# Rca tv blows fuse when connecting cable



## Thetrixrabbit (Mar 31, 2010)

Im really about to toss this thing out anymore. I have a nice 27 inch CRT RCA tv, Used to work just great, Then the cable line got hit one day and it broke off the Coax connecter in the back. I know how to soldier n all that really well and i know electronics pretty well, so i figgured its a 2 wire connection cant be that hard to fix, so i open it up and resoldered the coax connecter back in, worked great again ! yey! But short lived, about 3 days later i came home and it was broke off again!!! so i rip it open again and look and this time the back of the connecter was busted off way low, so i got out an old VCR and took off the Coax connecter and Soldered it in. This time tv turn on fine and soon as i touch the cable wire to the COnnection POP! the fuse blows in the TV  SO i open it back up redo it all and POP same thing, so i check all connections and POP! So today i opened up the TV and used an old coax cable and hooked it directly to it and used a Fem to Fem connecter to hook it up and POP! Yet again! i dont get it ! Ive hooked 4 tvs to the cable line and all work fine !! The tv has a picture and all but soon as i hook up cable it Pops the fuse ! I was thinking of taking it to a repair shop but i know thell say, well we had to replace the Flux capaciter and it will be 150 bucks! and ill be like wow 150 bucks i could have got a Lcd 1080p 19 inch flat screen! so ide rather do it myself, i can get lots of fuses to keep trying for cheap so thats not a problem.

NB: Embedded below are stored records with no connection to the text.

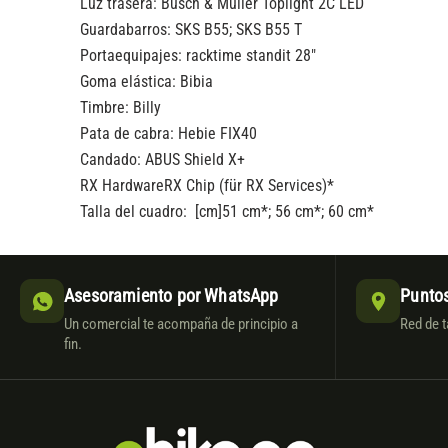
Luz trasera:
Busch & Müller Toplight 2C LED
Guardabarros:
SKS B55; SKS B55 T
Portaequipajes:
racktime standit 28″
Goma elástica:
Bibia
Timbre:
Billy
Pata de cabra:
Hebie FIX40
Candado:
ABUS Shield X+
RX Hardware
RX Chip (für RX Services)*
Talla del cuadro: [cm]
51 cm*; 56 cm*; 60 cm*
Asesoramiento por WhatsApp
Puntos
Un comercial te acompaña de principio a
Red de t
fin.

Ive read this could be a bad ground on the cable wire someplace BUT Nothing has changed and it used to work fine, does anyone have an idea about this ?

thanks all


----------



## leroys1000 (Aug 16, 2007)

Make sure the soldered connections are not reversed.
More importantly,make sure the solder didn't bridge
a connection across to a trace in another circuit.
Check both the top and bottm of the board.
It sounds like it is shorted into another circuit with
the fuse going like that.


----------



## Thetrixrabbit (Mar 31, 2010)

i was thinking something the same but ive checked connections a few times, what needed resoldered was 3 big areas and one small area, so everything looks ok but i havent checked them with a multimeter yet, maybe ill do that tonight or tomm, and ill get back to ya with what i find. Thanks so much for the fast answer, i really hope i can fix this dang thing. 

O btw, the 3 big areas are the ground and the small is the Positive, one thing i have noticed though is it seems to be the ground, i can put in the coxial cable but soon as it hits the outer of it POP! so ill have to multi it and see what happens. Thanks.
THANK YOU!!!


----------



## Thetrixrabbit (Mar 31, 2010)

leroys1000 said:


> Make sure the soldered connections are not reversed.


sadly i might try and reverse them to see what happens ! LOL


----------



## Frank4d (Sep 10, 2006)

My guess is either the connector on the TV has voltage on it, or the cable coax has voltage on it. Try checking them for AC and DC voltage using a multimeter. Use one wire on the meter for the test lead and connect the other lead to something you know is grounded.


----------



## Thetrixrabbit (Mar 31, 2010)

thanks, i was actually wondering how to do that, thanks now i know, ill test them in a min and find out and get back to ya.


----------